Still, nuclear engineering is difficult. North Korea's nuclear test of 2006 was widely considered by Western scientists to be a fizzle. Even US national labs have occasionally designed warhead duds.
"It's tough to really get all those parts working right," says Charles Ferguson, a nuclear expert and fellow for science and technology at the Council on Foreign Relations in Washington.
And Iran and North Korea might have special reason to desire a small warhead, one that would fit atop medium-range missiles they are already developing, threatening neighbors and turning them instantly into regional superpowers.
Clearly, the US does not yet quite understand the reach of the modern model of proliferation: nonstate actors, motivated by profit, drawing on sources and contacts in many nations.
"Even if the Khan network itself is shut down, there still are nuclear black markets going on," says Mr. Ferguson.
Ferguson and other experts say that there is no public evidence that the US yet has pressured Pakistan to allow US investigators to personally interview Khan.
Khan remains under house arrest in Pakistan.
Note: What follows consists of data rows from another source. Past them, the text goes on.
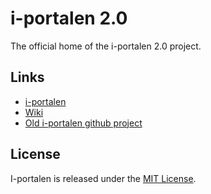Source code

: # i-portalen 2.0

The official home of the i-portalen 2.0 project.

## Links
- [i-portalen](https://www.i-portalen.se/)
- [Wiki](https://github.com/I-sektionen/i-portalen-2.0/wiki)
- [Old i-portalen github project](https://github.com/I-sektionen/i-portalen)

## License
I-portalen is released under the [MIT License](http://www.opensource.org/licenses/MIT).
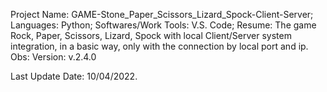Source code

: Project Name: GAME-Stone_Paper_Scissors_Lizard_Spock-Client-Server;
Languages: Python;
Softwares/Work Tools: V.S. Code;
Resume:
    The game Rock, Paper, Scissors, Lizard, Spock with local Client/Server system integration, in a basic way, only with the connection by local port and ip.
Obs:
Version: v.2.4.0

Last Update Date: 10/04/2022.

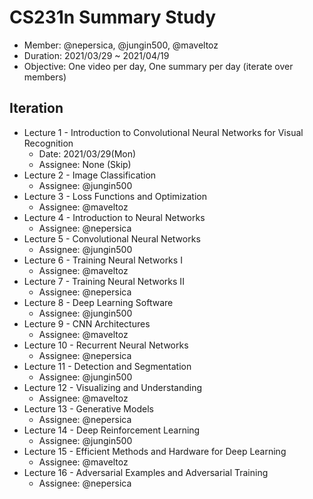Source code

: # CS231n Summary Study
- Member: @nepersica, @jungin500, @maveltoz
- Duration: 2021/03/29 ~ 2021/04/19
- Objective: One video per day, One summary per day (iterate over members)

## Iteration
- Lecture 1 - Introduction to Convolutional Neural Networks for Visual Recognition
  - Date: 2021/03/29(Mon)
  - Assignee: None (Skip)
- Lecture 2 - Image Classification
  - Assignee: @jungin500
- Lecture 3 - Loss Functions and Optimization
  - Assignee: @maveltoz
- Lecture 4 - Introduction to Neural Networks
  - Assignee: @nepersica
- Lecture 5 - Convolutional Neural Networks
  - Assignee: @jungin500
- Lecture 6 - Training Neural Networks I
  - Assignee: @maveltoz
- Lecture 7 - Training Neural Networks II
  - Assignee: @nepersica
- Lecture 8 - Deep Learning Software
  - Assignee: @jungin500
- Lecture 9 - CNN Architectures
  - Assignee: @maveltoz
- Lecture 10 - Recurrent Neural Networks
  - Assignee: @nepersica
- Lecture 11 - Detection and Segmentation
  - Assignee: @jungin500
- Lecture 12 - Visualizing and Understanding
  - Assignee: @maveltoz
- Lecture 13 - Generative Models
  - Assignee: @nepersica
- Lecture 14 - Deep Reinforcement Learning
  - Assignee: @jungin500
- Lecture 15 - Efficient Methods and Hardware for Deep Learning
  - Assignee: @maveltoz
- Lecture 16 - Adversarial Examples and Adversarial Training
  - Assignee: @nepersica
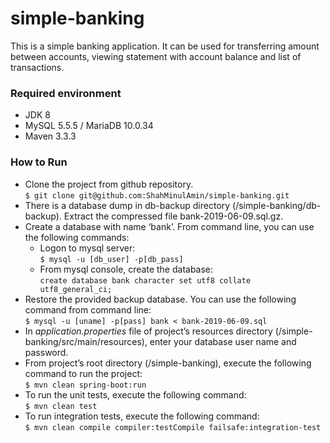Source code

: # simple-banking
This is a simple banking application. It can be used for transferring amount between accounts, viewing statement with account balance and list of transactions.

### Required environment 
  * JDK 8
  * MySQL 5.5.5 / MariaDB 10.0.34
  * Maven 3.3.3 
  
### How to Run
  * Clone the project from github repository.   
  `$ git clone git@github.com:ShahMinulAmin/simple-banking.git` 
  * There is a database dump in db-backup directory (/simple-banking/db-backup). Extract the compressed file bank-2019-06-09.sql.gz.
  * Create a database with name ‘bank’. From command line, you can use the following commands:
    * Logon to mysql server:  
    `$ mysql -u [db_user] -p[db_pass]`
    * From mysql console, create the database:   
    `create database bank character set utf8 collate utf8_general_ci;`
  * Restore the provided backup database. You can use the following command from command line:  
  `$ mysql -u [uname] -p[pass] bank < bank-2019-06-09.sql`
  * In *application.properties* file of project’s resources directory (/simple-banking/src/main/resources), enter your database user name and password.
  * From project’s root directory (/simple-banking), execute the following command to run the project:  
  `$ mvn clean spring-boot:run`
  * To run the unit tests, execute the following command:  
  `$ mvn clean test`
  * To run integration tests, execute the following command:  
  `$ mvn clean compile compiler:testCompile failsafe:integration-test`  
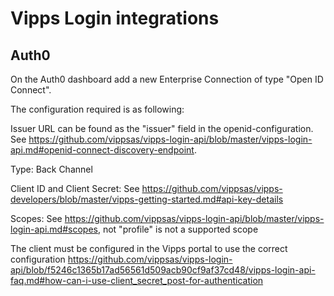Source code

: # Vipps Login integrations

## Auth0

On the Auth0 dashboard add a new Enterprise Connection of type "Open ID Connect".

The configuration required is as following:

Issuer URL can be found as the "issuer" field in the openid-configuration. See https://github.com/vippsas/vipps-login-api/blob/master/vipps-login-api.md#openid-connect-discovery-endpoint.

Type: Back Channel

Client ID and Client Secret: See https://github.com/vippsas/vipps-developers/blob/master/vipps-getting-started.md#api-key-details

Scopes: See https://github.com/vippsas/vipps-login-api/blob/master/vipps-login-api.md#scopes, not "profile" is not a supported scope

The client must be configured in the Vipps portal to use the correct configuration https://github.com/vippsas/vipps-login-api/blob/f5246c1365b17ad56561d509acb90cf9af37cd48/vipps-login-api-faq.md#how-can-i-use-client_secret_post-for-authentication


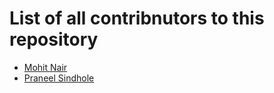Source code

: # List of all contribnutors to this repository
- [Mohit Nair](https://github.com/themohitnair)
- [Praneel Sindhole](https://github.com/Praneel7015)
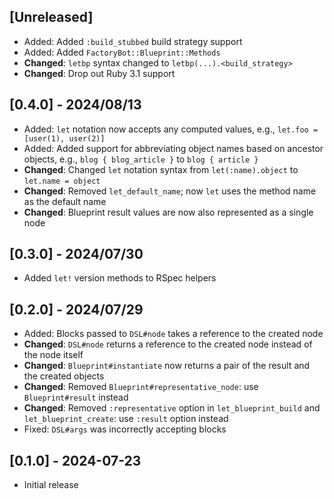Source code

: ## [Unreleased]

- Added: Added `:build_stubbed` build strategy support
- Added: Added `FactoryBot::Blueprint::Methods`
- **Changed**: `letbp` syntax changed to `letbp(...).<build_strategy>`
- **Changed**: Drop out Ruby 3.1 support

## [0.4.0] - 2024/08/13

- Added: `let` notation now accepts any computed values, e.g., `let.foo = [user(1), user(2)]`
- Added: Added support for abbreviating object names based on ancestor objects, e.g., `blog { blog_article }` to `blog { article }`
- **Changed**: Changed `let` notation syntax from `let(:name).object` to `let.name = object`
- **Changed**: Removed `let_default_name`; now `let` uses the method name as the default name
- **Changed**: Blueprint result values are now also represented as a single node

## [0.3.0] - 2024/07/30

- Added `let!` version methods to RSpec helpers

## [0.2.0] - 2024/07/29

- Added: Blocks passed to `DSL#node` takes a reference to the created node
- **Changed**: `DSL#node` returns a reference to the created node instead of the node itself
- **Changed**: `Blueprint#instantiate` now returns a pair of the result and the created objects
- **Changed**: Removed `Blueprint#representative_node`: use `Blueprint#result` instead
- **Changed**: Removed `:representative` option in `let_blueprint_build` and `let_blueprint_create`: use `:result` option instead
- Fixed: `DSL#args` was incorrectly accepting blocks

## [0.1.0] - 2024-07-23

- Initial release
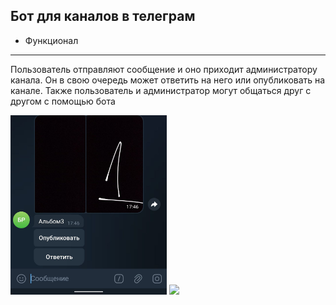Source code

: Бот для каналов в телеграм 
-----
- Функционал
-----
Пользователь отправляют сообщение и оно приходит администратору канала. Он в свою очередь может ответить на него или опубликовать на канале. Также пользователь и администратор могут общаться друг с другом с помощью бота

<img src=photo_2023-12-24_17-50-32.jpg width="250"/>

<img src=photo_2023-12-24_17-50-32_(2).jpg width="250"/>

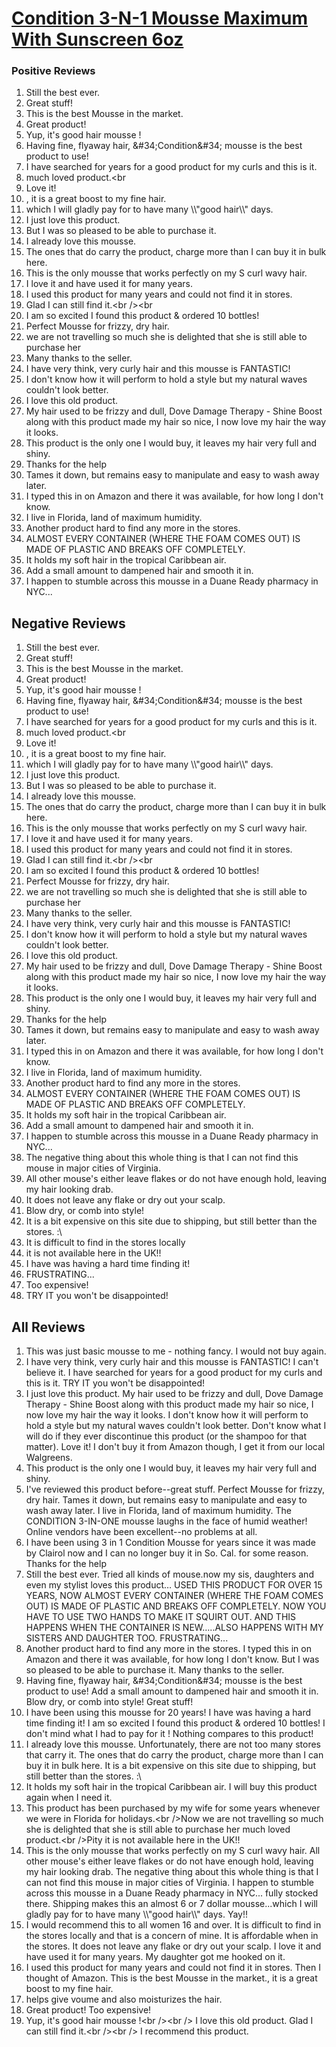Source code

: # [Condition 3-N-1 Mousse Maximum With Sunscreen 6oz](https://products.checkmycream.com/products/condition-3-n-1-mousse-maximum-with-sunscreen-6oz.html)

### Positive Reviews

<ol>
      <li>Still the best ever.</li>
      <li>Great stuff!</li>
      <li>This is the best Mousse in the market.</li>
      <li>Great product!  </li>
      <li>Yup, it&#x27;s good hair mousse !</li>
      <li>Having fine, flyaway hair, &amp;#34;Condition&amp;#34; mousse is the best product to use!</li>
      <li>I have searched for years for a good product for my curls and this is it.  </li>
      <li>much loved product.&lt;br</li>
      <li>Love it!</li>
      <li>, it is a great boost to my fine hair.</li>
      <li>which I will gladly pay for to have many \\&quot;good hair\\&quot; days.</li>
      <li>I just love this product.</li>
      <li>But I was so pleased to be able to purchase it.</li>
      <li>I already love this mousse.</li>
      <li>The ones that do carry the product, charge more than I can buy it in bulk here.</li>
      <li>This is the only mousse that works perfectly on my S curl wavy hair.</li>
      <li>I love it and have used it for many years.  </li>
      <li>I used this product for many years and could not find it in stores.  </li>
      <li>Glad I can still find it.&lt;br /&gt;&lt;br</li>
      <li>I am so excited I found this product &amp; ordered 10 bottles!</li>
      <li>Perfect Mousse for frizzy, dry hair.  </li>
      <li>we are not travelling so much she is delighted that she is still able to purchase her</li>
      <li>Many thanks to the seller.</li>
      <li>I have very think, very curly hair and this mousse is FANTASTIC!  </li>
      <li>I don&#x27;t know how it will perform to hold a style but my natural waves couldn&#x27;t look better.</li>
      <li>I love this old product.  </li>
      <li>My hair used to be frizzy and dull, Dove Damage Therapy - Shine Boost along with this product made my hair so nice, I now love my hair the way it looks.</li>
      <li>This product is the only one I would buy, it leaves my hair very full and shiny.</li>
      <li>Thanks for the help</li>
      <li>Tames it down, but remains easy to manipulate and easy to wash away later.</li>
      <li>I typed this in on Amazon and there it was available, for how long I don&#x27;t know.</li>
      <li>I live in Florida, land of maximum humidity.  </li>
      <li>Another product hard to find any more in the stores.</li>
      <li>ALMOST EVERY CONTAINER  (WHERE THE FOAM COMES OUT) IS MADE OF PLASTIC AND BREAKS OFF COMPLETELY.</li>
      <li>It holds my soft hair in the tropical Caribbean air.</li>
      <li>Add a small amount to dampened hair and smooth it in.</li>
      <li>I happen to stumble across this mousse in a Duane Ready pharmacy in NYC...</li>
</ol>


<h2>Negative Reviews</h2>
<ol>
<li> Still the best ever.</li>
<li> Great stuff!</li>
<li> This is the best Mousse in the market.</li>
<li> Great product!  </li>
<li> Yup, it&#x27;s good hair mousse !</li>
<li> Having fine, flyaway hair, &amp;#34;Condition&amp;#34; mousse is the best product to use!</li>
<li> I have searched for years for a good product for my curls and this is it.  </li>
<li> much loved product.&lt;br</li>
<li> Love it!</li>
<li> , it is a great boost to my fine hair.</li>
<li> which I will gladly pay for to have many \\&quot;good hair\\&quot; days.</li>
<li> I just love this product.</li>
<li> But I was so pleased to be able to purchase it.</li>
<li> I already love this mousse.</li>
<li> The ones that do carry the product, charge more than I can buy it in bulk here.</li>
<li> This is the only mousse that works perfectly on my S curl wavy hair.</li>
<li> I love it and have used it for many years.  </li>
<li> I used this product for many years and could not find it in stores.  </li>
<li> Glad I can still find it.&lt;br /&gt;&lt;br</li>
<li> I am so excited I found this product &amp; ordered 10 bottles!</li>
<li> Perfect Mousse for frizzy, dry hair.  </li>
<li> we are not travelling so much she is delighted that she is still able to purchase her</li>
<li> Many thanks to the seller.</li>
<li> I have very think, very curly hair and this mousse is FANTASTIC!  </li>
<li> I don&#x27;t know how it will perform to hold a style but my natural waves couldn&#x27;t look better.</li>
<li> I love this old product.  </li>
<li> My hair used to be frizzy and dull, Dove Damage Therapy - Shine Boost along with this product made my hair so nice, I now love my hair the way it looks.</li>
<li> This product is the only one I would buy, it leaves my hair very full and shiny.</li>
<li> Thanks for the help</li>
<li> Tames it down, but remains easy to manipulate and easy to wash away later.</li>
<li> I typed this in on Amazon and there it was available, for how long I don&#x27;t know.</li>
<li> I live in Florida, land of maximum humidity.  </li>
<li> Another product hard to find any more in the stores.</li>
<li> ALMOST EVERY CONTAINER  (WHERE THE FOAM COMES OUT) IS MADE OF PLASTIC AND BREAKS OFF COMPLETELY.</li>
<li> It holds my soft hair in the tropical Caribbean air.</li>
<li> Add a small amount to dampened hair and smooth it in.</li>
<li> I happen to stumble across this mousse in a Duane Ready pharmacy in NYC...</li>
<li> The negative thing about this whole thing is that I can not find this  mouse in major cities of Virginia.</li>
<li> All other mouse&#x27;s either leave flakes or do not have enough hold, leaving my hair looking drab.</li>
<li> It does not leave any flake or dry out your scalp.  </li>
<li> Blow dry, or comb into style!</li>
<li> It is a bit expensive on this site due to shipping, but still better than the stores. :\</li>
<li> It is difficult to find in the stores locally</li>
<li> it is not available here in the UK!!</li>
<li> I have was having a hard time finding it!</li>
<li> FRUSTRATING...</li>
<li> Too expensive!</li>
<li> TRY IT you won&#x27;t be disappointed!</li>
</ol>

<h2>All Reviews</h2>

<ol>
    <li> This was just basic mousse to me - nothing fancy. I would not buy again.</li>
    <li> I have very think, very curly hair and this mousse is FANTASTIC!  I can&#x27;t believe it.  I have searched for years for a good product for my curls and this is it.  TRY IT you won&#x27;t be disappointed!</li>
    <li> I just love this product. My hair used to be frizzy and dull, Dove Damage Therapy - Shine Boost along with this product made my hair so nice, I now love my hair the way it looks. I don&#x27;t know how it will perform to hold a style but my natural waves couldn&#x27;t look better. Don&#x27;t know what I will do if they ever discontinue this product (or the shampoo for that matter). Love it! I don&#x27;t buy it from Amazon though, I get it from our local Walgreens.</li>
    <li> This product is the only one I would buy, it leaves my hair very full and shiny.</li>
    <li> I&#x27;ve reviewed this product before--great stuff.  Perfect Mousse for frizzy, dry hair.  Tames it down, but remains easy to manipulate and easy to wash away later. I live in Florida, land of maximum humidity.  The CONDITION 3-IN-ONE mousse laughs in the face of humid weather!  Online vendors have been excellent--no problems at all.</li>
    <li> I have been using 3 in 1 Condition Mousse for years since it was made by Clairol now and I can no longer buy it in So. Cal. for some reason. Thanks for the help</li>
    <li> Still the best ever. Tried all kinds of mouse.now my sis, daughters and even my stylist loves this product…  USED THIS PRODUCT FOR OVER 15 YEARS, NOW ALMOST EVERY CONTAINER  (WHERE THE FOAM COMES OUT) IS MADE OF PLASTIC AND BREAKS OFF COMPLETELY. NOW YOU HAVE TO USE TWO HANDS TO MAKE IT SQUIRT OUT. AND THIS HAPPENS WHEN THE CONTAINER IS NEW…..ALSO HAPPENS WITH MY SISTERS AND DAUGHTER TOO. FRUSTRATING...</li>
    <li> Another product hard to find any more in the stores. I typed this in on Amazon and there it was available, for how long I don&#x27;t know. But I was so pleased to be able to purchase it. Many thanks to the seller.</li>
    <li> Having fine, flyaway hair, &amp;#34;Condition&amp;#34; mousse is the best product to use! Add a small amount to dampened hair and smooth it in. Blow dry, or comb into style! Great stuff!</li>
    <li> I have been using this mousse for 20 years! I have was having a hard time finding it! I am so excited I found this product &amp; ordered 10 bottles! I don&#x27;t mind what I had to pay for it ! Nothing compares to this product!</li>
    <li> I already love this mousse. Unfortunately, there are not too many stores that carry it. The ones that do carry the product, charge more than I can buy it in bulk here. It is a bit expensive on this site due to shipping, but still better than the stores. :\</li>
    <li> It holds my soft hair in the tropical Caribbean air. I will buy this product again when I need it.</li>
    <li> This product has been purchased by my wife for some years whenever we were in Florida for holidays.&lt;br /&gt;Now we are not travelling so much she is delighted that she is still able to purchase her much loved product.&lt;br /&gt;Pity it is not available here in the UK!!</li>
    <li> This is the only mousse that works perfectly on my S curl wavy hair. All other mouse&#x27;s either leave flakes or do not have enough hold, leaving my hair looking drab. The negative thing about this whole thing is that I can not find this  mouse in major cities of Virginia. I happen to stumble across this mousse in a Duane Ready pharmacy in NYC... fully stocked there.  Shipping makes this an almost 6 or 7 dollar mousse...which I will gladly pay for to have many \\&quot;good hair\\&quot; days. Yay!!</li>
    <li> I would recommend this to all women 16 and over.  It is difficult to find in the stores locally and that is a concern of mine.  It is affordable when in the stores.  It does not leave any flake or dry out your scalp.  I love it and have used it for many years.  My daughter got me hooked on it.</li>
    <li> I used this product for many years and could not find it in stores.  Then I thought of Amazon.  This is the best Mousse in the market., it is a great boost to my fine hair.</li>
    <li> helps give voume and also moisturizes the hair.</li>
    <li> Great product!  Too expensive!</li>
    <li> Yup, it&#x27;s good hair mousse !&lt;br /&gt;&lt;br /&gt;  I love this old product.  Glad I can still find it.&lt;br /&gt;&lt;br /&gt;  I recommend this product.</li>
</ol>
On June 16 he denied being the source of the design found in the Tinners' possession.
"This is all a lie, there is no truth to it," Khan told Agence France-Presse by phone from Islamabad.
While the US can be confident that it has gotten at least a partial picture of the Khan network through indirect sources, sitting down in a room with the mastermind for a concerted interrogation could still be invaluable, says Mr. Wolfsthal of CSIS.
The Bush administration has not pushed for such access because Khan remains a hero to many Pakistanis, and the White House does not want to do anything to further risk the position of President Pervez Musharraf, says Wolfsthal.